Background
Smoking causes a variety of adverse effects on organs that have no direct contact with the smoke itself such as the liver. Nicotine as a main compound of smoking may exert its effects by changing the expression of microRNAs (miRNAs). This study was conducted to further investigate the molecular mechanisms of miRNA-dependent effects of nicotine in an animal model of liver fibrosis.
Methods
First, the bile duct ligation (BDL) approach was used in male Wistar rats to create a model of liver fibrosis. Then, the effects of nicotine administration on miRNA-124 expression, as well as fibrosis and inflammation-related genes were investigated using the quantitative Real-Time PCR method. The total bilirubin and liver enzymes activity levels were measured using the colorimetric assay.
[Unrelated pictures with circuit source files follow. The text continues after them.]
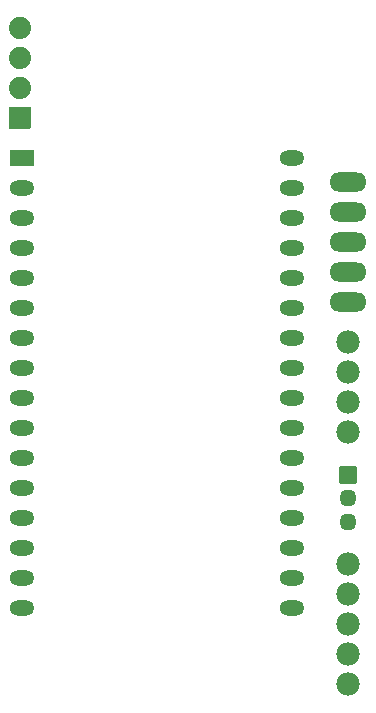
<source format=gbr>
%TF.GenerationSoftware,KiCad,Pcbnew,9.0.0*%
%TF.CreationDate,2025-03-14T09:11:00-04:00*%
%TF.ProjectId,PawPlans,50617750-6c61-46e7-932e-6b696361645f,0.5.0*%
%TF.SameCoordinates,Original*%
%TF.FileFunction,Soldermask,Bot*%
%TF.FilePolarity,Negative*%
%FSLAX46Y46*%
G04 Gerber Fmt 4.6, Leading zero omitted, Abs format (unit mm)*
G04 Created by KiCad (PCBNEW 9.0.0) date 2025-03-14 09:11:00*
%MOMM*%
%LPD*%
G01*
G04 APERTURE LIST*
G04 Aperture macros list*
%AMRoundRect*
0 Rectangle with rounded corners*
0 $1 Rounding radius*
0 $2 $3 $4 $5 $6 $7 $8 $9 X,Y pos of 4 corners*
0 Add a 4 corners polygon primitive as box body*
4,1,4,$2,$3,$4,$5,$6,$7,$8,$9,$2,$3,0*
0 Add four circle primitives for the rounded corners*
1,1,$1+$1,$2,$3*
1,1,$1+$1,$4,$5*
1,1,$1+$1,$6,$7*
1,1,$1+$1,$8,$9*
0 Add four rect primitives between the rounded corners*
20,1,$1+$1,$2,$3,$4,$5,0*
20,1,$1+$1,$4,$5,$6,$7,0*
20,1,$1+$1,$6,$7,$8,$9,0*
20,1,$1+$1,$8,$9,$2,$3,0*%
G04 Aperture macros list end*
%ADD10RoundRect,0.050800X-1.000000X0.600000X-1.000000X-0.600000X1.000000X-0.600000X1.000000X0.600000X0*%
%ADD11O,2.101600X1.301600*%
%ADD12O,3.149600X1.625600*%
%ADD13C,1.879600*%
%ADD14RoundRect,0.050800X0.889000X0.889000X-0.889000X0.889000X-0.889000X-0.889000X0.889000X-0.889000X0*%
%ADD15C,1.981200*%
%ADD16RoundRect,0.050800X-0.675000X-0.675000X0.675000X-0.675000X0.675000X0.675000X-0.675000X0.675000X0*%
%ADD17O,1.451600X1.451600*%
G04 APERTURE END LIST*
D10*
%TO.C,MCUKIT1*%
X88170000Y-43823460D03*
D11*
X88170000Y-46363460D03*
X88170000Y-48903460D03*
X88170000Y-51443460D03*
X88170000Y-53983460D03*
X88170000Y-56523460D03*
X88170000Y-59063460D03*
X88170000Y-61603460D03*
X88170000Y-64143460D03*
X88170000Y-66683460D03*
X88170000Y-69223460D03*
X88170000Y-71763460D03*
X88170000Y-74303460D03*
X88170000Y-76843460D03*
X88170000Y-79383460D03*
X88170000Y-81923460D03*
X111030000Y-81923460D03*
X111030000Y-79383460D03*
X111030000Y-76843460D03*
X111030000Y-74303460D03*
X111030000Y-71763460D03*
X111030000Y-69223460D03*
X111030000Y-66683460D03*
X111030000Y-64143460D03*
X111030000Y-61603460D03*
X111030000Y-59063460D03*
X111030000Y-56523460D03*
X111030000Y-53983460D03*
X111030000Y-51443460D03*
X111030000Y-48903460D03*
X111030000Y-46363460D03*
X111030000Y-43823460D03*
%TD*%
D12*
%TO.C,JOYSTICK1*%
X115800000Y-45840000D03*
X115800000Y-48380000D03*
X115800000Y-50920000D03*
X115800000Y-53460000D03*
X115800000Y-56000000D03*
%TD*%
D13*
%TO.C,PROXIMITY1*%
X88000000Y-37860000D03*
D14*
X88000000Y-40400000D03*
D13*
X88000000Y-35320000D03*
X88000000Y-32780000D03*
%TD*%
D15*
%TO.C,DISPLAY1*%
X115800000Y-67014133D03*
X115800000Y-64474133D03*
X115800000Y-61934133D03*
X115800000Y-59394133D03*
%TD*%
D16*
%TO.C,SERVO1*%
X115800000Y-70600000D03*
D17*
X115800000Y-72600000D03*
X115800000Y-74600000D03*
%TD*%
D15*
%TO.C,LOADCELL1*%
X115800000Y-78200000D03*
X115800000Y-85820000D03*
X115800000Y-83280000D03*
X115800000Y-80740000D03*
X115800000Y-88360000D03*
%TD*%
M02*

</source>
Also, the effects of nicotine on the process of liver fibrosis were investigated with histological studies.
Results
The development of liver fibrosis in BDL rats leads to a decrease in miRNA-124 expression. Also, a decrease in miRNA-124 expression has been seen in the groups administered nicotine. The decrease in the expression of miRNA-124 is accompanied by the increase in the expression of fibrotic and proinflammatory genes. Also, the significant increase in bilirubin and liver enzymes in fibrotic rats worsens with nicotine administration. The results of histological studies also confirm these results.
Conclusion
Considering that miRNA-124 is an anti-inflammatory miRNA, it can be concluded that the decrease in its expression due to nicotine exposure leads to an increase in inflammatory processes and subsequently to an increase in liver fibrosis.